The lack of impact of the Peace Fleet in stopping the visits of the US ships, especially nuclear powered submarines, and the rapidly increasing number of visits led some brave activists to establish a new form of protest against their visits. As a result, Project Iceberg was formed.

Project Iceberg’s unique protest actions

The minutes of PI indicate that it first met in Fremantle on 30 April 1983. Their optimistic medium-term goals (up to 5 years) included ‘a nuclear free Southern Hemisphere, the end of ANZUS and no US bases in Australia.’ The short-term goals included ‘a Nuclear Free WA, stopping nuclear warship being open to visitors and establishing a conscientious objectors office/coffee shop for visiting US servicewomen and men.’11 The first meeting decided that non-violent civil disobedience was an appropriate strategy and led to a discussion on the possibility of establishing a non-violent training centre in the state. Some at this first meeting were worried that a new campaign would detract from other campaigns such as PNDWA’s Palm Sunday Rally. Civil disobedience was proposed as a tactic as it would provide media coverage, both locally and interstate, about the growing problem of nuclear warship visits to Western Australia.

■ ■ ■ ■ ■ ■ ■

Task 1
According to the text on Project Iceberg, where and when did the group first meet?
Task 2
Decide whether each statement agrees with the text on Project Iceberg, answering yes or no and quoting the words from the text that decide it: (a) The group's medium-term goals covered a span of up to five years. (b) At its first meeting, the group rejected civil disobedience as a strategy. (c) Everyone at the first meeting was in favor of a new campaign.
The records that follow are not required for any of this work.

Dataset entries

■ ■ ■ ■ ■ ■ ■

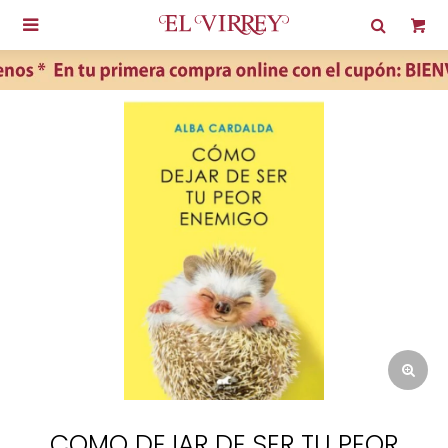

COMO DEJAR DE SER TU PEOR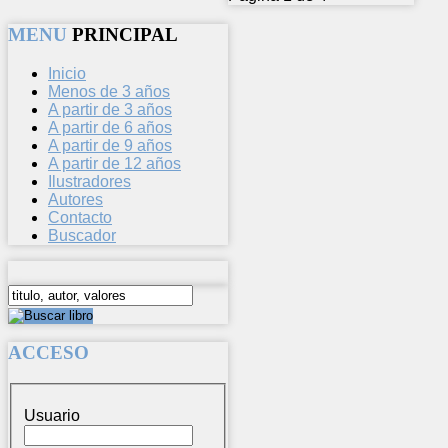
MENU
PRINCIPAL
Inicio
Menos de 3 años
A partir de 3 años
A partir de 6 años
A partir de 9 años
A partir de 12 años
Ilustradores
Autores
Contacto
Buscador
ACCESO
Usuario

■ ■ ■ ■ ■ ■ ■

Written answer 1
It first met in Fremantle on 30 April 1983.

Written answer 2
(a) Yes: "Their optimistic medium-term goals (up to 5 years)"
(b) No: "The first meeting decided that non-violent civil disobedience was an appropriate strategy"
(c) No: "Some at this first meeting were worried that a new campaign would detract from other campaigns"